:: What needs to be done ::
Everything from the line with "July 16, 2018" to the end of the data is to be retyped exactly, and nothing else.

:: Material for this exercise ::
------------------------------
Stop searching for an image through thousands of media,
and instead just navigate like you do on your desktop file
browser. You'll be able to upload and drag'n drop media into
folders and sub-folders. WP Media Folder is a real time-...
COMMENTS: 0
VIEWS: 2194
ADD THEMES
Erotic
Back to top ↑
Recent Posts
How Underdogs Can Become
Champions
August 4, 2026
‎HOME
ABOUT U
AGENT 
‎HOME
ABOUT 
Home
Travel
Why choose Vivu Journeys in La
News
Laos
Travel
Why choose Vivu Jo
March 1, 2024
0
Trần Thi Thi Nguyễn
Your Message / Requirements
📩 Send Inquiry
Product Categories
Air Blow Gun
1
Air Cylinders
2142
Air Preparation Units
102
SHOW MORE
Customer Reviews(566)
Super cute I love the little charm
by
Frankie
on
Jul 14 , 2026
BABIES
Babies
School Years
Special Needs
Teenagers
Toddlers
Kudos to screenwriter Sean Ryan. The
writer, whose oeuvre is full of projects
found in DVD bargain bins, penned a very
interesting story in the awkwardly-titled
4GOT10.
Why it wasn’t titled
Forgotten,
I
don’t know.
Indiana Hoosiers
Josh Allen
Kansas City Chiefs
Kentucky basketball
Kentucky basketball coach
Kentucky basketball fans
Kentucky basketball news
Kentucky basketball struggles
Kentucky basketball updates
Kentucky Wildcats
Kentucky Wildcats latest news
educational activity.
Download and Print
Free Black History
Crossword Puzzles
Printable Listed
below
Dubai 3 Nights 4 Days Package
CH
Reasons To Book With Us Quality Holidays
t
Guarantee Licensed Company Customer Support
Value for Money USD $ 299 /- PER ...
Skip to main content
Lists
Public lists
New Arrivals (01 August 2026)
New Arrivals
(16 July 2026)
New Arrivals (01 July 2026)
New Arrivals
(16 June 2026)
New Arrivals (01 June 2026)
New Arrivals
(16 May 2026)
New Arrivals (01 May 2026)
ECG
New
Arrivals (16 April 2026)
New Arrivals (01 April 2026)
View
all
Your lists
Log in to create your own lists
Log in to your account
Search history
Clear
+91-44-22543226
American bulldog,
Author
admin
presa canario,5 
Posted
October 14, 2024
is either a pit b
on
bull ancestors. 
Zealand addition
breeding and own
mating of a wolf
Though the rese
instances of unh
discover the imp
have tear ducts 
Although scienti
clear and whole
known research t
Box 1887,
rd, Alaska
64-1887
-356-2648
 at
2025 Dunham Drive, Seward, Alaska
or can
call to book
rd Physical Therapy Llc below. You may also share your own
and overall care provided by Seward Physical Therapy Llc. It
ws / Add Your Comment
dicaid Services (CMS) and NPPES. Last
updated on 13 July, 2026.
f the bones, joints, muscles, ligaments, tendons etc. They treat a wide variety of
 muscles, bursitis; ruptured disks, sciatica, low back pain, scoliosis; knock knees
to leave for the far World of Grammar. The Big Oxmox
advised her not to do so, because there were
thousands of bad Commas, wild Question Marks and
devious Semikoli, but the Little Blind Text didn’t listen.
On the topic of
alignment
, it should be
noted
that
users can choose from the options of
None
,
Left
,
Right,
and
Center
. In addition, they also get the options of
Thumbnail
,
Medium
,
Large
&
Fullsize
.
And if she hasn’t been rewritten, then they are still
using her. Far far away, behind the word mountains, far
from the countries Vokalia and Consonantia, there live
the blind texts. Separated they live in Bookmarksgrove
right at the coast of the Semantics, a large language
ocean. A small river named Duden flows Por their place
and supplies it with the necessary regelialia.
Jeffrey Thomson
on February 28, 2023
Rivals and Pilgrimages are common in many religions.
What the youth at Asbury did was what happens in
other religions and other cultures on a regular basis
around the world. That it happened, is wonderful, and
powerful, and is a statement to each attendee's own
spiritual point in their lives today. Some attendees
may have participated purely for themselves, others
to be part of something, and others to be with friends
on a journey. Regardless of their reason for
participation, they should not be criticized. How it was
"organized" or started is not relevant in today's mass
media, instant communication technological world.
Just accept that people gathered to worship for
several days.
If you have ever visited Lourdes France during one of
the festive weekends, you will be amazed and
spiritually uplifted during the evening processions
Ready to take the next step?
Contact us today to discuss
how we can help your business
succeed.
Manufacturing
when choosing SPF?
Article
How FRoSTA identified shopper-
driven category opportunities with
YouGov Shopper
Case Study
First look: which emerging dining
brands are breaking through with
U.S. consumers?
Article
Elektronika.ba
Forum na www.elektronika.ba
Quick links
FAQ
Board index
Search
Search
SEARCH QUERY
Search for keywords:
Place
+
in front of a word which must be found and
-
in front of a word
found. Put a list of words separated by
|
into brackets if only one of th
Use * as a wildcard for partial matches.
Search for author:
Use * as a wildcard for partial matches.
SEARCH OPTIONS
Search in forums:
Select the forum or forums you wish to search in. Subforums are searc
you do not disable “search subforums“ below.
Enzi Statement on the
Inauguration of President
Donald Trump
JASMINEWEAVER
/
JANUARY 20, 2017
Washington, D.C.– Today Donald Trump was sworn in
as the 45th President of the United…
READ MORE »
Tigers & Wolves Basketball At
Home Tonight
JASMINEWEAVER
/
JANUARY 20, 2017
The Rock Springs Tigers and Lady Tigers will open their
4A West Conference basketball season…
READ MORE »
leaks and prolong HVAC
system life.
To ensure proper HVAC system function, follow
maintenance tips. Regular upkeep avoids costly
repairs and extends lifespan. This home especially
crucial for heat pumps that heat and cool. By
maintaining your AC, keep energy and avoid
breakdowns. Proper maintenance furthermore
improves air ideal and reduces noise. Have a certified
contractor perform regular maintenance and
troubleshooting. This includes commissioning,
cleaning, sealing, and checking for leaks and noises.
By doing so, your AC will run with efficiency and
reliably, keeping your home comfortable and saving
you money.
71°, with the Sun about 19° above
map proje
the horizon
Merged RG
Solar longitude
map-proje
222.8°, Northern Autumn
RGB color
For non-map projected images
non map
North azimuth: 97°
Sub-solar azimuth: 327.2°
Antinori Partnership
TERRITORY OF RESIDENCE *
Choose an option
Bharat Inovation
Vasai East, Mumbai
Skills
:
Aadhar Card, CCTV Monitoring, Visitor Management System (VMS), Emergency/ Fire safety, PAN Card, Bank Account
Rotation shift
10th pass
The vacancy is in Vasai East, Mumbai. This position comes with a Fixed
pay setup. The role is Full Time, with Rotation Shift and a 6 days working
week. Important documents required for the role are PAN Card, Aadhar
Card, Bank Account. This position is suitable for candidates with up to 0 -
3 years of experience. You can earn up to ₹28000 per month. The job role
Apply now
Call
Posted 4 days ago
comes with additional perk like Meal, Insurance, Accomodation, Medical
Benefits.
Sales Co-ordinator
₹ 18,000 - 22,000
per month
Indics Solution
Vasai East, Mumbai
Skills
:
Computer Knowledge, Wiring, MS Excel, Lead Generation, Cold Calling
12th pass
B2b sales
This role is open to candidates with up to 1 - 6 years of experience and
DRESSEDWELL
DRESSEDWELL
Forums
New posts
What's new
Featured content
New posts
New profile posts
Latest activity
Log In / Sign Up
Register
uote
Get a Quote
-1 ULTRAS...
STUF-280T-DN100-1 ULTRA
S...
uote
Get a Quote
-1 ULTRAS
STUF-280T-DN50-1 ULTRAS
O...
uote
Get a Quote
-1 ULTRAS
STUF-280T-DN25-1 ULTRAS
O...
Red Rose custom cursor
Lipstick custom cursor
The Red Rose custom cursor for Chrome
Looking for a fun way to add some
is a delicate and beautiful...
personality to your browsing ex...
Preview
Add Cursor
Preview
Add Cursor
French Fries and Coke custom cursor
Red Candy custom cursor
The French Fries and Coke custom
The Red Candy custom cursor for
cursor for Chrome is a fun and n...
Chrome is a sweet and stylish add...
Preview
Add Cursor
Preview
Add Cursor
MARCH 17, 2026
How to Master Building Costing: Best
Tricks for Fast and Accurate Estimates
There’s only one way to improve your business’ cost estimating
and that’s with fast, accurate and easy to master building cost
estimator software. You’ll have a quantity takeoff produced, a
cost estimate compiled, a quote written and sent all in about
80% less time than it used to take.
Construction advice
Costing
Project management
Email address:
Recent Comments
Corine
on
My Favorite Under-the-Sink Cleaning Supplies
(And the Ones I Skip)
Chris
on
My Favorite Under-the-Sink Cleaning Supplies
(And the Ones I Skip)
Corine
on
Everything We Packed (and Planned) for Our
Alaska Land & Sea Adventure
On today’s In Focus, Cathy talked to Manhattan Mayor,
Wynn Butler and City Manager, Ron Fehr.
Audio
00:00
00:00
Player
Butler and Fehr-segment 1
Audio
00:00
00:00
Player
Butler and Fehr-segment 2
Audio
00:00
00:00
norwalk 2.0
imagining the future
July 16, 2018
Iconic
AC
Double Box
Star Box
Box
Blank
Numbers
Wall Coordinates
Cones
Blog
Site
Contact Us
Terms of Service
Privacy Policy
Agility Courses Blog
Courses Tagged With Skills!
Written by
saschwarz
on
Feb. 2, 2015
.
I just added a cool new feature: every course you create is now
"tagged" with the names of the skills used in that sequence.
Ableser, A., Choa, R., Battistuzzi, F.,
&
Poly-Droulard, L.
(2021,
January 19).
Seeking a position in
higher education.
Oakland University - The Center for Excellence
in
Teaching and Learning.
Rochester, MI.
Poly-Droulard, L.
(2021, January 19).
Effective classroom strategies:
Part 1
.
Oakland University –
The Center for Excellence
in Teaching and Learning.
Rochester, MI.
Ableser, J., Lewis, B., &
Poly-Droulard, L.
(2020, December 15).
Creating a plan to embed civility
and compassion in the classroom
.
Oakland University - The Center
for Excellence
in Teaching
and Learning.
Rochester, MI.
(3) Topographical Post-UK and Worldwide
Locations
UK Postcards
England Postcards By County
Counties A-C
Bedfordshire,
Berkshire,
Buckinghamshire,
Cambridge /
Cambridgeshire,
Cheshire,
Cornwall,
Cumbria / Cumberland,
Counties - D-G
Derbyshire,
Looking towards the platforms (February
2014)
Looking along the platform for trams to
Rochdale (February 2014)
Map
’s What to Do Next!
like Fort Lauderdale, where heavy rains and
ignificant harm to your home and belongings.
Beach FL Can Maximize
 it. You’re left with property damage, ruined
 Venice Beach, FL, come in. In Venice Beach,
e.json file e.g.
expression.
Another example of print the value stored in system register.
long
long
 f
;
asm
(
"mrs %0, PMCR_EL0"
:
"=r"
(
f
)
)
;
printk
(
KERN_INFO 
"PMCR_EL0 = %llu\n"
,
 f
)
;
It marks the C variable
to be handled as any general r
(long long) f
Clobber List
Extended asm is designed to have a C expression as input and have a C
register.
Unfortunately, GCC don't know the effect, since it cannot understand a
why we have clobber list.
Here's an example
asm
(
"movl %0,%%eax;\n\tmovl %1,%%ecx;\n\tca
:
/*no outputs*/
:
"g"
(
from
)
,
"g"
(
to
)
------------------------------
:: Written response ::
July 16, 2018
Iconic
AC
Double Box
Star Box
Box
Blank
Numbers
Wall Coordinates
Cones
Blog
Site
Contact Us
Terms of Service
Privacy Policy
Agility Courses Blog
Courses Tagged With Skills!
Written by
saschwarz
on
Feb. 2, 2015
.
I just added a cool new feature: every course you create is now
"tagged" with the names of the skills used in that sequence.
Ableser, A., Choa, R., Battistuzzi, F.,
&
Poly-Droulard, L.
(2021,
January 19).
Seeking a position in
higher education.
Oakland University - The Center for Excellence
in
Teaching and Learning.
Rochester, MI.
Poly-Droulard, L.
(2021, January 19).
Effective classroom strategies:
Part 1
.
Oakland University –
The Center for Excellence
in Teaching and Learning.
Rochester, MI.
Ableser, J., Lewis, B., &
Poly-Droulard, L.
(2020, December 15).
Creating a plan to embed civility
and compassion in the classroom
.
Oakland University - The Center
for Excellence
in Teaching
and Learning.
Rochester, MI.
(3) Topographical Post-UK and Worldwide
Locations
UK Postcards
England Postcards By County
Counties A-C
Bedfordshire,
Berkshire,
Buckinghamshire,
Cambridge /
Cambridgeshire,
Cheshire,
Cornwall,
Cumbria / Cumberland,
Counties - D-G
Derbyshire,
Looking towards the platforms (February
2014)
Looking along the platform for trams to
Rochdale (February 2014)
Map
’s What to Do Next!
like Fort Lauderdale, where heavy rains and
ignificant harm to your home and belongings.
Beach FL Can Maximize
 it. You’re left with property damage, ruined
 Venice Beach, FL, come in. In Venice Beach,
e.json file e.g.
expression.
Another example of print the value stored in system register.
long
long
 f
;
asm
(
"mrs %0, PMCR_EL0"
:
"=r"
(
f
)
)
;
printk
(
KERN_INFO 
"PMCR_EL0 = %llu\n"
,
 f
)
;
It marks the C variable
to be handled as any general r
(long long) f
Clobber List
Extended asm is designed to have a C expression as input and have a C
register.
Unfortunately, GCC don't know the effect, since it cannot understand a
why we have clobber list.
Here's an example
asm
(
"movl %0,%%eax;\n\tmovl %1,%%ecx;\n\tca
:
/*no outputs*/
:
"g"
(
from
)
,
"g"
(
to
)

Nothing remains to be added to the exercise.